Le prochain gros rapport de force dans les serveurs ne se joue plus seulement entre Xeon et EPYC. Avec NVIDIA Vera, NVIDIA affiche déjà des résultats capables de bousculer les références x86 les plus récentes sur plusieurs charges de travail ciblées.
NVIDIA Vera prend la tête sur une première vague de tests
Phoronix a pu tester en exclusivité le nouveau CPU NVIDIA « Vera », une puce Arm encore en pré-lancement, sur un ensemble limité de benchmarks autorisés par le constructeur. Malgré ce cadre restreint, les premiers chiffres placent déjà la plateforme devant les derniers Intel Xeon « Granite Rapids » et plusieurs AMD EPYC « Turin » dans le secteur du datacenter.

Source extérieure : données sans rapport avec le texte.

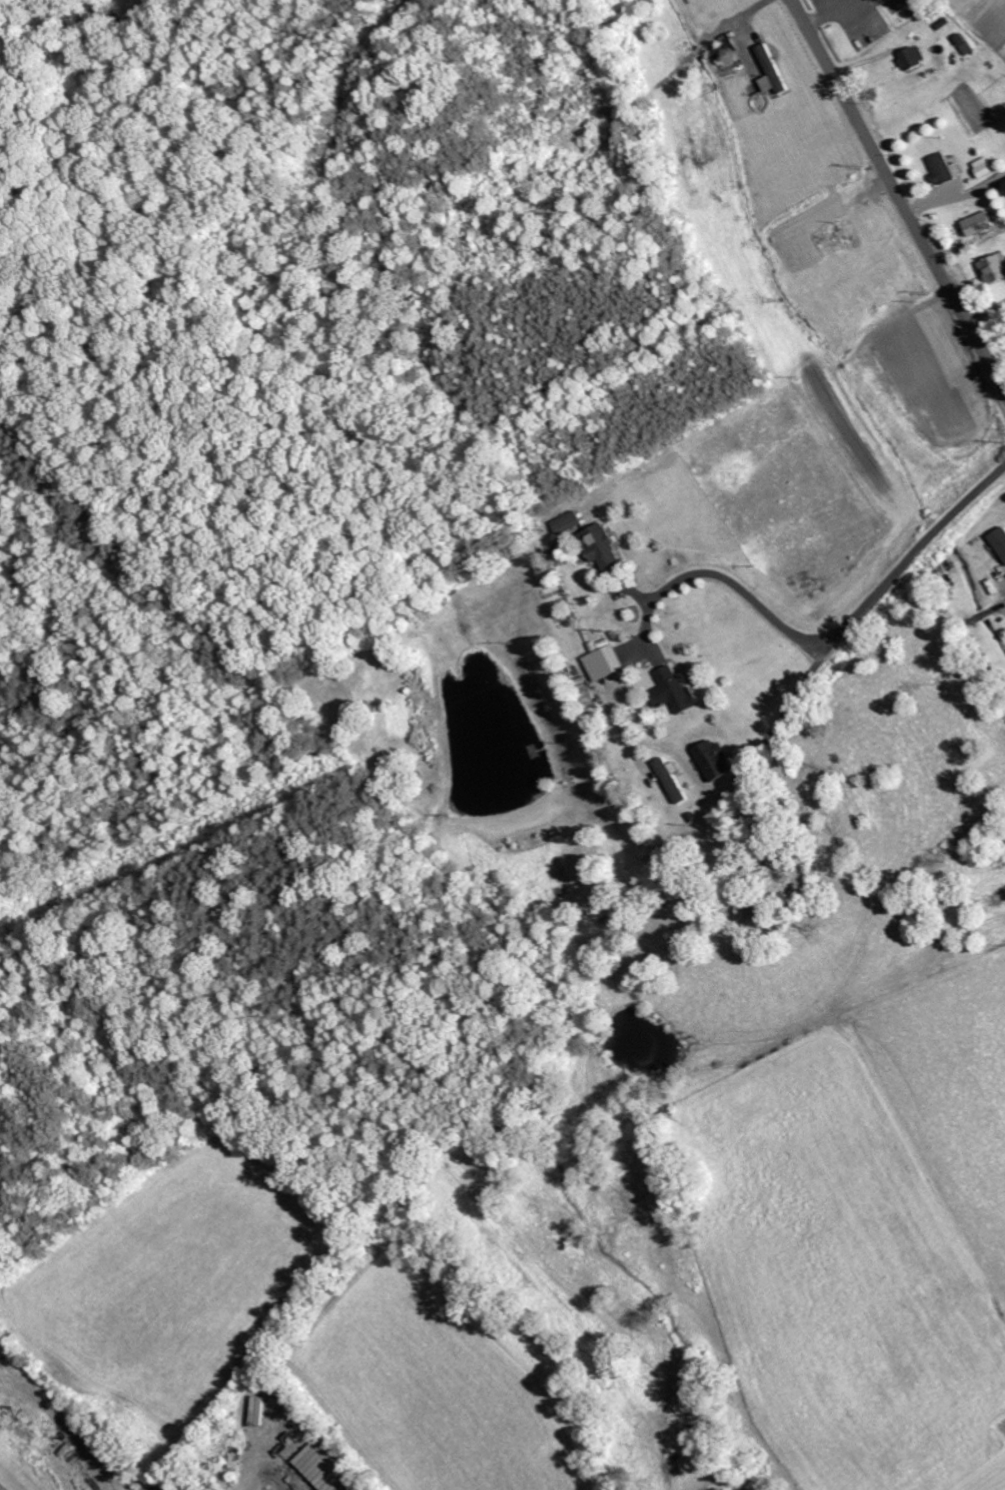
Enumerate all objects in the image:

Ces premiers chiffres prennent encore plus de sens quand on les replace dans la stratégie plus large de NVIDIA autour du CPU serveur. L’article qui détaille la montée en puissance de NVIDIA Vera comme processeur autonome pensé pour aller concurrencer directement les Xeon et les EPYC dans les datacenters permet de mesurer à quel point ce lancement dépasse le simple effet d’annonce.

Le processeur embarque 88 cœurs maison Armv9.2 « Olympus » et 176 threads via partitionnement physique des ressources. NVIDIA met aussi en avant la prise en charge native du FP8, avec une implémentation SVE2 en 6 x 128-bit, ce qui permet d’exécuter directement certaines charges IA sur le CPU.

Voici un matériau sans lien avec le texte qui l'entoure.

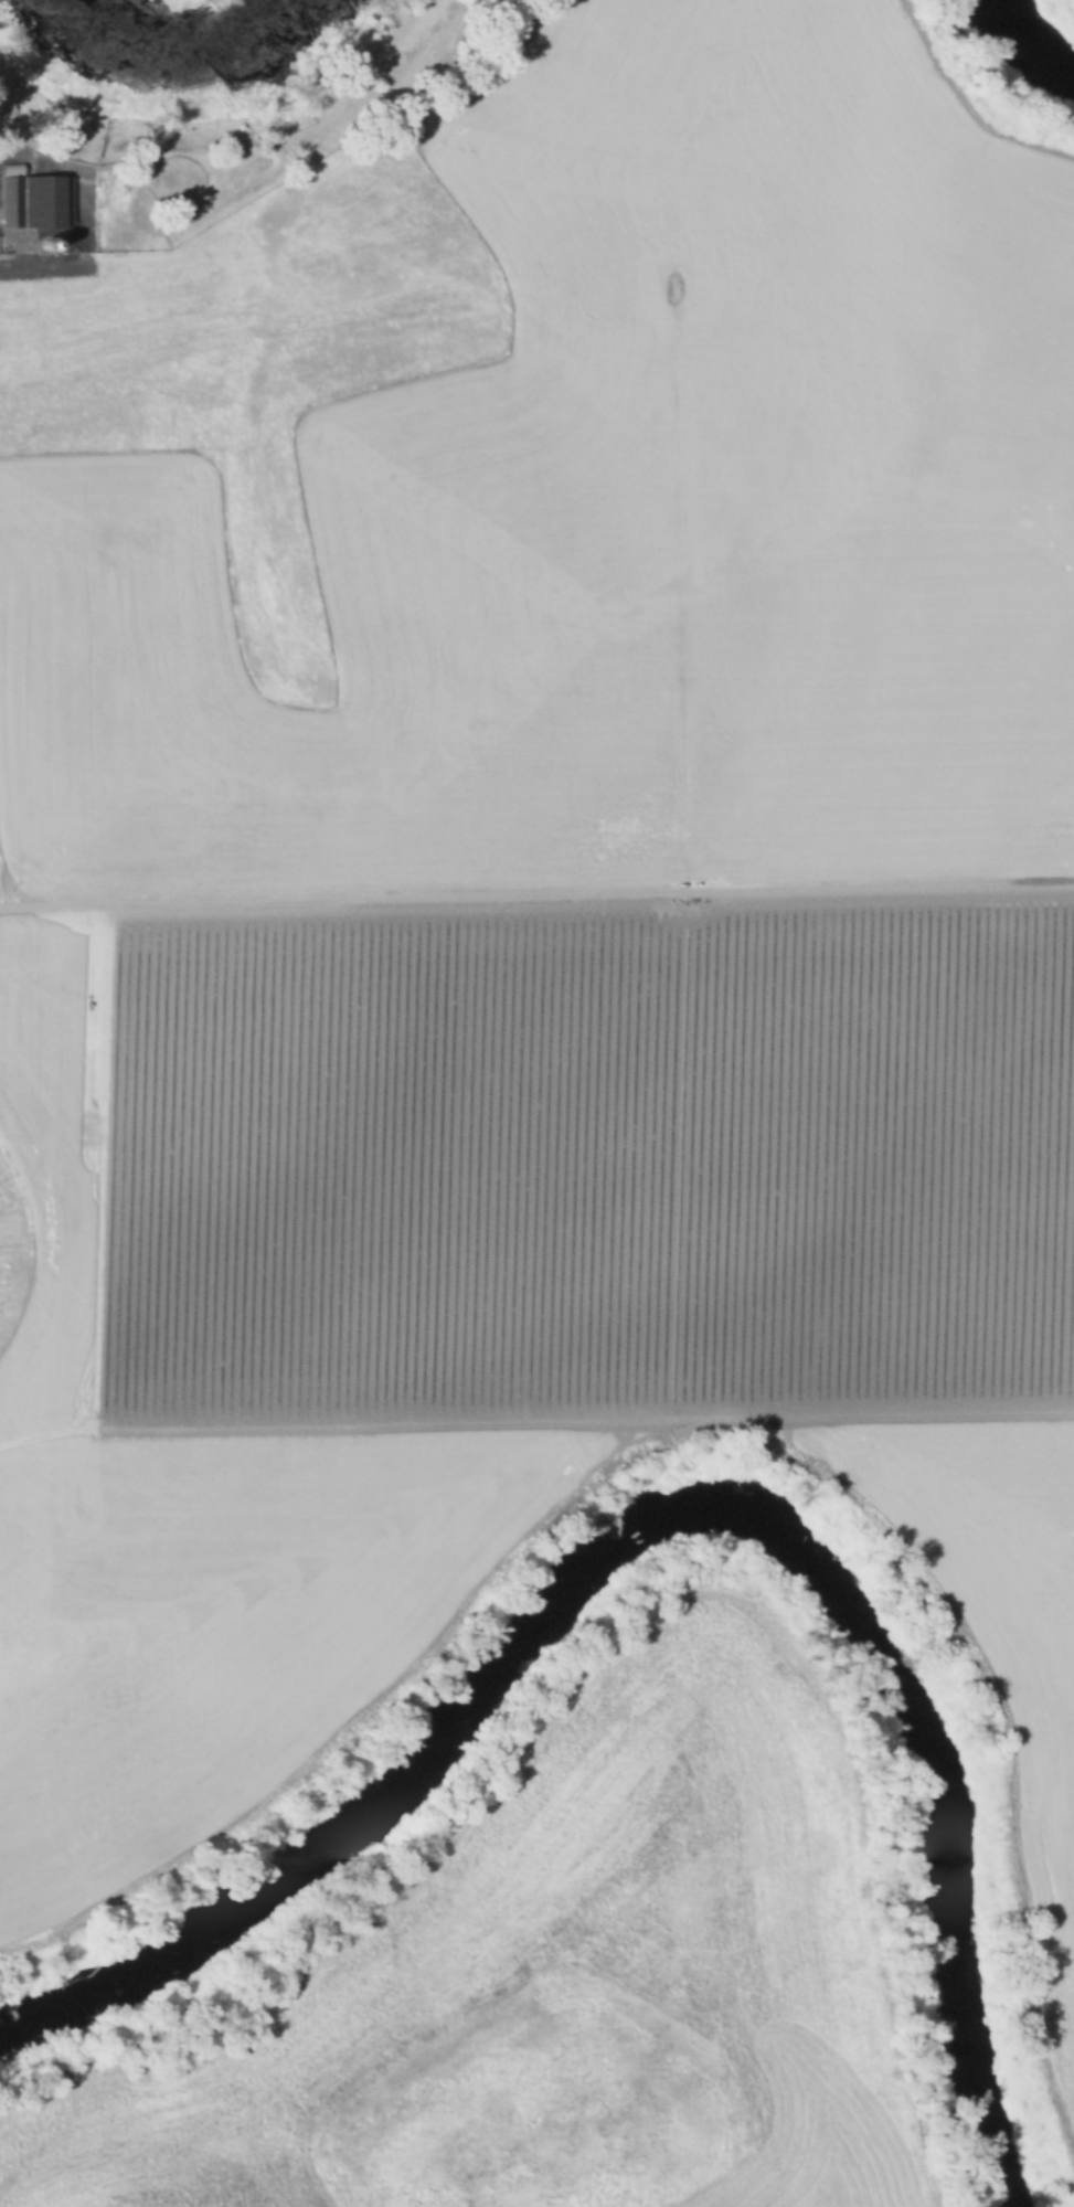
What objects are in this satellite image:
river: (1055, 15)
park: (201, 71)
building: (36, 204)
building: (47, 250)
silo: (47, 250)
crop: (529, 876)
road: (536, 894)
river: (683, 1501)
crop: (576, 1971)
crop: (911, 2204)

La puce est donnée pour 1,2 To/s de bande passante mémoire et jusqu’à 1,5 To de LPDDR5X au format SOCAMM2. NVIDIA ajoute un fabric de cohérence de seconde génération avec 3,4 To/s de bande passante bisectionnelle, afin de relier les cœurs sur un die monolithique unifié et d’éviter les pénalités de latence souvent observées sur les architectures en chiplets.
Face aux Xeon Granite Rapids et EPYC Turin
Pour situer Vera, Phoronix l’a comparé à des Intel Xeon 6980P « Granite Rapids » en configuration simple et double socket, ainsi qu’à plusieurs AMD EPYC « Turin » et « Turin Dense », dont les EPYC 9755, 9575F et 9475F. Le test intégrait aussi Grace, la première génération de CPU NVIDIA basée sur des cœurs Arm Neoverse V2.

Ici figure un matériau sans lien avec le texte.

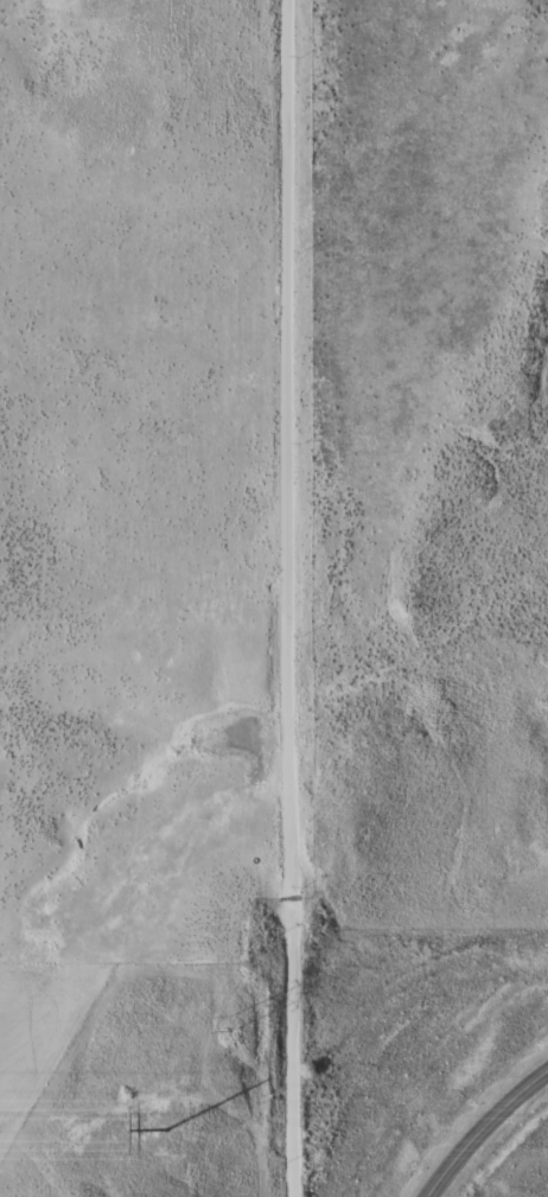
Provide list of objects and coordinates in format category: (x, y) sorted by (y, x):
road: (288, 598)
power tower: (224, 1019)
road: (480, 1126)
power tower: (168, 1127)

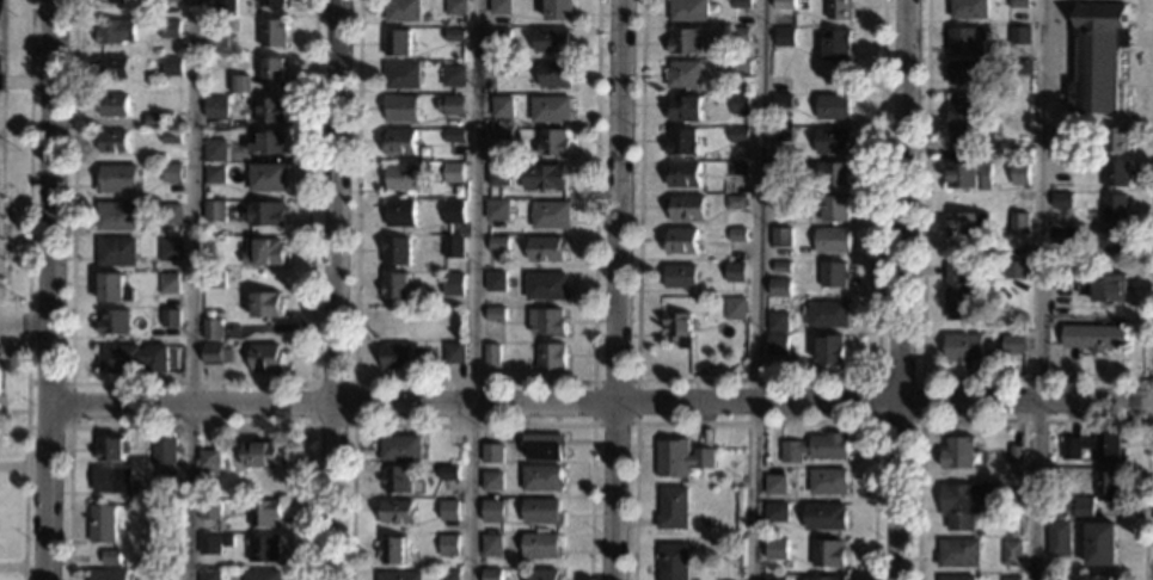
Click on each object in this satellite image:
building: (169, 0)
building: (276, 2)
building: (117, 3)
building: (1016, 3)
building: (739, 4)
building: (783, 4)
building: (225, 7)
building: (456, 7)
building: (500, 7)
building: (837, 9)
building: (967, 9)
building: (560, 10)
building: (688, 10)
building: (402, 11)
building: (170, 29)
building: (115, 31)
building: (273, 33)
building: (738, 34)
building: (1018, 35)
building: (454, 36)
building: (783, 37)
building: (501, 38)
building: (964, 40)
building: (552, 41)
building: (396, 42)
building: (685, 42)
building: (216, 44)
building: (835, 45)
building: (1097, 59)
building: (1, 65)
building: (172, 66)
building: (112, 67)
building: (1020, 67)
building: (738, 68)
building: (274, 69)
building: (501, 69)
building: (964, 73)
building: (402, 75)
building: (555, 75)
building: (684, 75)
building: (453, 76)
building: (238, 84)
building: (781, 100)
building: (739, 104)
building: (112, 105)
building: (452, 105)
building: (502, 107)
building: (831, 107)
building: (216, 108)
building: (400, 108)
building: (685, 108)
building: (269, 110)
building: (551, 110)
building: (154, 121)
building: (959, 123)
building: (737, 134)
building: (780, 134)
building: (501, 135)
building: (1059, 135)
building: (454, 136)
building: (170, 138)
building: (1114, 139)
building: (111, 141)
building: (832, 141)
building: (267, 142)
building: (553, 142)
building: (681, 142)
building: (399, 143)
building: (215, 150)
building: (736, 168)
building: (781, 170)
building: (171, 173)
building: (452, 173)
building: (1017, 173)
building: (214, 174)
building: (684, 174)
building: (830, 174)
building: (1115, 174)
building: (968, 175)
building: (497, 176)
building: (545, 176)
building: (266, 178)
building: (117, 179)
building: (403, 179)
building: (1059, 201)
building: (735, 202)
building: (780, 202)
building: (1113, 207)
building: (686, 208)
building: (833, 208)
building: (496, 210)
building: (213, 211)
building: (398, 212)
building: (452, 212)
building: (263, 214)
building: (550, 214)
building: (169, 215)
building: (116, 216)
building: (1017, 223)
building: (959, 226)
building: (1062, 232)
building: (737, 235)
building: (781, 237)
building: (681, 240)
building: (1112, 240)
building: (831, 241)
building: (497, 244)
building: (452, 247)
building: (169, 249)
building: (546, 249)
building: (395, 251)
building: (115, 252)
building: (263, 253)
building: (780, 267)
building: (1013, 269)
building: (736, 272)
building: (833, 274)
building: (680, 277)
building: (1058, 278)
building: (213, 279)
building: (494, 281)
building: (167, 284)
building: (452, 285)
building: (394, 286)
building: (546, 287)
building: (779, 287)
building: (1101, 287)
road: (190, 289)
road: (332, 289)
road: (26, 290)
road: (49, 290)
building: (113, 290)
road: (474, 290)
road: (617, 290)
road: (760, 290)
road: (897, 290)
road: (1039, 290)
building: (956, 294)
building: (266, 305)
building: (735, 308)
building: (495, 313)
building: (826, 314)
building: (169, 318)
building: (777, 321)
building: (546, 322)
building: (112, 323)
road: (24, 324)
building: (678, 328)
building: (210, 329)
building: (1092, 337)
building: (777, 344)
building: (1012, 344)
building: (962, 348)
building: (831, 350)
building: (215, 353)
building: (453, 353)
building: (491, 355)
building: (397, 356)
building: (551, 356)
building: (131, 359)
building: (267, 359)
road: (755, 379)
road: (1018, 379)
road: (471, 381)
road: (188, 383)
traffic signals: (1139, 397)
road: (1148, 399)
road: (600, 400)
building: (960, 401)
road: (69, 405)
road: (1034, 417)
road: (917, 418)
road: (635, 422)
road: (756, 422)
road: (350, 424)
road: (471, 424)
road: (188, 427)
building: (544, 447)
building: (1092, 447)
building: (397, 448)
building: (816, 448)
building: (108, 450)
building: (161, 453)
building: (491, 453)
building: (958, 453)
building: (259, 454)
building: (1015, 455)
building: (681, 458)
building: (210, 464)
road: (11, 466)
building: (448, 473)
building: (166, 476)
building: (541, 478)
building: (395, 479)
building: (111, 480)
building: (491, 481)
building: (828, 482)
building: (776, 484)
building: (1106, 485)
building: (966, 503)
building: (674, 508)
building: (448, 510)
building: (492, 510)
building: (1082, 510)
building: (207, 511)
building: (396, 511)
building: (539, 511)
building: (262, 512)
building: (776, 512)
building: (825, 516)
building: (101, 524)
building: (1057, 538)
building: (208, 544)
building: (1100, 544)
building: (490, 545)
building: (447, 546)
building: (539, 546)
building: (263, 548)
building: (776, 549)
building: (392, 550)
building: (958, 553)
building: (1010, 553)
building: (828, 554)
building: (110, 558)
building: (673, 561)
road: (11, 566)
building: (107, 574)
building: (491, 574)
building: (162, 575)
building: (207, 575)
building: (260, 575)
building: (448, 575)
building: (544, 575)
building: (399, 576)
building: (1100, 577)
building: (774, 578)
building: (824, 578)
building: (956, 578)
building: (1010, 578)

Le panel retenu couvre notamment la compilation de code, les performances mémoire sous Stream, l’encodage vidéo, des charges Python et Java, ainsi que les performances en base de données. Sur la moyenne géométrique de l’ensemble, Vera termine en tête avec un avantage proche de 11 % sur les designs AMD les plus avancés et d’environ 55,3 % sur le meilleur Xeon monocœur testé.
Pour mieux apprécier la comparaison côté rouge, il peut être utile de revenir sur une référence AMD récente qui avait déjà marqué le marché. Le dossier consacré à l’AMD EPYC 9654 et à sa percée au sommet des classements de performance serveurs offre un bon point d’appui pour situer les écarts observés face à Vera.
Le point le plus notable reste sa capacité à devancer aussi des configurations bi-socket, ce qui suggère que certaines charges continuent de mal scaler d’un socket à l’autre. Dans cette sélection de résultats, Vera se place aussi au-dessus des autres designs Arm testés, avec un TDP de 450 W pour le CPU et 50 W pour le pool mémoire de 768 Go.
Un pari industriel bien plus large que le seul benchmark
NVIDIA serait en position de vendre pour environ 20 milliards de dollars de CPU Vera et Grace, soit près de 18,4 milliards d’euros à titre indicatif, sur un marché total adressable estimé à 200 milliards de dollars, environ 184 milliards d’euros. Le groupe collabore déjà avec l’ensemble des grands hyperscalers pour fournir des racks Vera CPU, aussi bien pour leurs usages internes que pour des offres à destination de clients tiers.
Ces premiers chiffres restent à lire avec prudence, puisque NVIDIA n’a ouvert qu’un sous-ensemble de tests sur une puce encore non commercialisée. Mais si les tendances observées se confirment sur des charges plus larges, Vera pourrait rapidement transformer NVIDIA en acteur central du CPU serveur, et pas seulement en fournisseur de GPU pour l’IA.